- _TRY IT_
Find every line in the records below that holds the word "been" and copy it.

──────

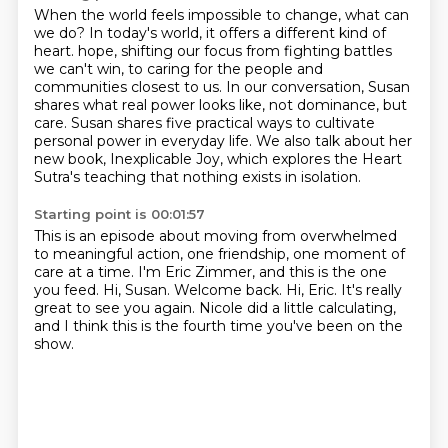
When the world feels impossible to change, what can
we do?
In today's world, it offers a different kind of
heart.
hope, shifting our focus from fighting battles
we can't win, to caring for the people and
communities closest to us.
In our conversation, Susan
shares what real power looks like, not dominance, but
care.
Susan shares five practical ways to cultivate
personal power in everyday life.
We also talk about her
new book, Inexplicable Joy, which explores the Heart
Sutra's teaching
that nothing exists in isolation.
Starting point is 00:01:57
This is an episode about moving from overwhelmed
to meaningful action, one friendship,
one moment of
care at a time.
I'm Eric Zimmer, and this is the one
you feed.
Hi, Susan.
Welcome back.
Hi, Eric.
It's really
great to see you again.
Nicole did a little calculating,
and I think this is the fourth time you've been on the
show.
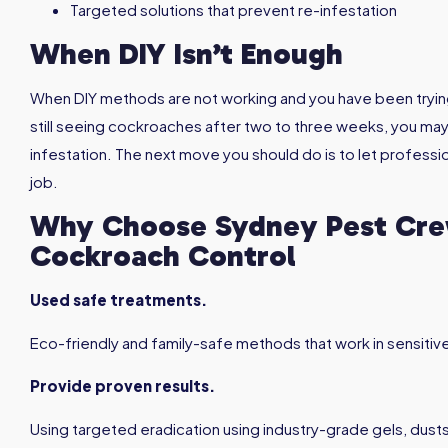
Targeted solutions that prevent re-infestation
When DIY Isn’t Enough
When DIY methods are not working and you have been tryin
still seeing cockroaches after two to three weeks, you may
infestation. The next move you should do is to let profes
job.
Why Choose Sydney Pest Crew
Cockroach Control
Used safe treatments.
Eco-friendly and family-safe methods that work in sensitiv
Provide proven results.
Using targeted eradication using industry-grade gels, dusts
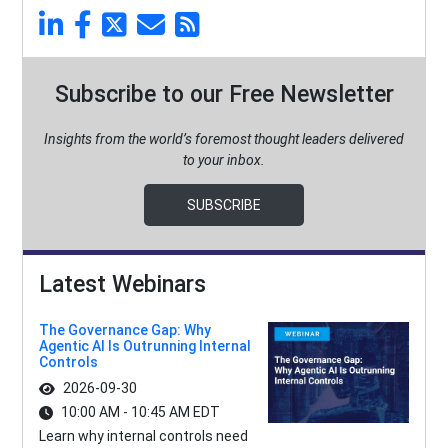
Subscribe to our Free Newsletter
Insights from the world’s foremost thought leaders delivered
to your inbox.
SUBSCRIBE
Latest Webinars
The Governance Gap: Why
Agentic AI Is Outrunning Internal
Controls
2026-09-30
10:00 AM - 10:45 AM EDT
Learn why internal controls need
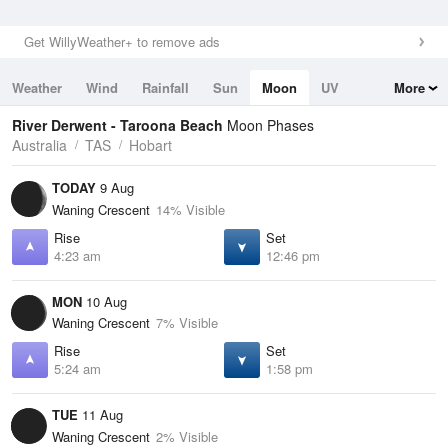
Get WillyWeather+ to remove ads
Weather
Wind
Rainfall
Sun
Moon
UV
More
Tides
Swell
River Derwent - Taroona Beach
Moon Phases
Australia
TAS
Hobart
TODAY
9 Aug
Waning Crescent
14% Visible
Rise
Set
4:23 am
12:46 pm
MON
10 Aug
Waning Crescent
7% Visible
Rise
Set
5:24 am
1:58 pm
TUE
11 Aug
Waning Crescent
2% Visible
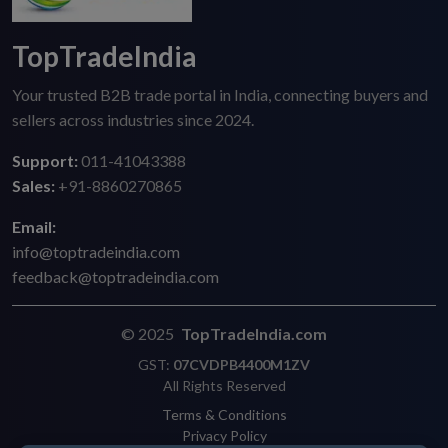
TopTradeIndia
Your trusted B2B trade portal in India, connecting buyers and
sellers across industries since 2024.
Support:
011-41043388
Sales:
+91-8860270865
Email:
info@toptradeindia.com
feedback@toptradeindia.com
© 2025
TopTradeIndia.com
GST:
07CVDPB4400M1ZV
All Rights Reserved
Terms & Conditions
Privacy Policy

──────

- _TASK OUTPUT_
and I think this is the fourth time you've been on the
When DIY methods are not working and you have been tryin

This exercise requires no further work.